Researchers from the Republic of Korea have developed a stretchy synthetic skin embedded with sensors, which will be able to help those with prosthetics regain their sense of touch.
This from “Stretchable silicon nanoribbon electronics for skin prosthesis” in the journal Nature Communications:
This collection of stretchable sensors and actuators facilitate highly localized mechanical and thermal skin-like perception in response to external stimuli, thus providing unique opportunities for emerging classes of prostheses and peripheral nervous system interface technologies.
In the experiments, the “smart skin” – prosthetic skin embedded with electrons – was laminated onto prosthetic hands.
The ultimate goal of the project is to make a synthetic skin with many of the same properties as human skin, such as warmth, softness and elasticity.
The skin was sensitive to pressure, stretching, temperature and dampness – and can perform such tasks as shaking hands, grasping baseballs, holding hot or cold drinks, and touching other people.
Similar projects in the past have struggled due to sensor limitations. Outcomes that have produced high sensitivity typically resulted in a small range of measurements, and vice versa.

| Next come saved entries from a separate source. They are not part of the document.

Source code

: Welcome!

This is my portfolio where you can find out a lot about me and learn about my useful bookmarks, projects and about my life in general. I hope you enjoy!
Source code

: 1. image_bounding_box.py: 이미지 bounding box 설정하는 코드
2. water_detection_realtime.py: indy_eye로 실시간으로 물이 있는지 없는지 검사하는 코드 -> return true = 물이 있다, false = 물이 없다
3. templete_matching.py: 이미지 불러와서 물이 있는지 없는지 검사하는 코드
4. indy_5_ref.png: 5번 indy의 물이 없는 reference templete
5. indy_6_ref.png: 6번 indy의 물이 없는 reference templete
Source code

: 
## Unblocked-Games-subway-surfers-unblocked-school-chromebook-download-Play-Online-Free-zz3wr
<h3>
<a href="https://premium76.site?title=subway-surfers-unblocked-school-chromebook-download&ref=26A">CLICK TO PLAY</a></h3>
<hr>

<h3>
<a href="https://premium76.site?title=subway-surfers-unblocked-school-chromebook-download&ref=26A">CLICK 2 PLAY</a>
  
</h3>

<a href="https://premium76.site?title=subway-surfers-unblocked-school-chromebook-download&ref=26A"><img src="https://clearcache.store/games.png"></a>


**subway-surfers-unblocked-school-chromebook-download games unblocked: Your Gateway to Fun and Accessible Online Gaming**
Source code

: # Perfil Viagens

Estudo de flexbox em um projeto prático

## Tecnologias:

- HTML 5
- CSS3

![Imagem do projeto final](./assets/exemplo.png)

However, the sensors used in the new synthetic skin are made of silicon ribbons, which have a snake-like shape. Due to this, the skin will be able to withstand more strain.
This from Live Science:
The scientists also combined their electronic skin with an array of stretchable platinum electrodes that would stimulate nerves to relay sensor data to the brain. These electrodes were coated with microscopic particles of cerium oxide to help control the inflammation that such electrodes can trigger in the body. In experiments with rats, the researchers showed this electrode array could transmit data about the pressure of a touch to the brain.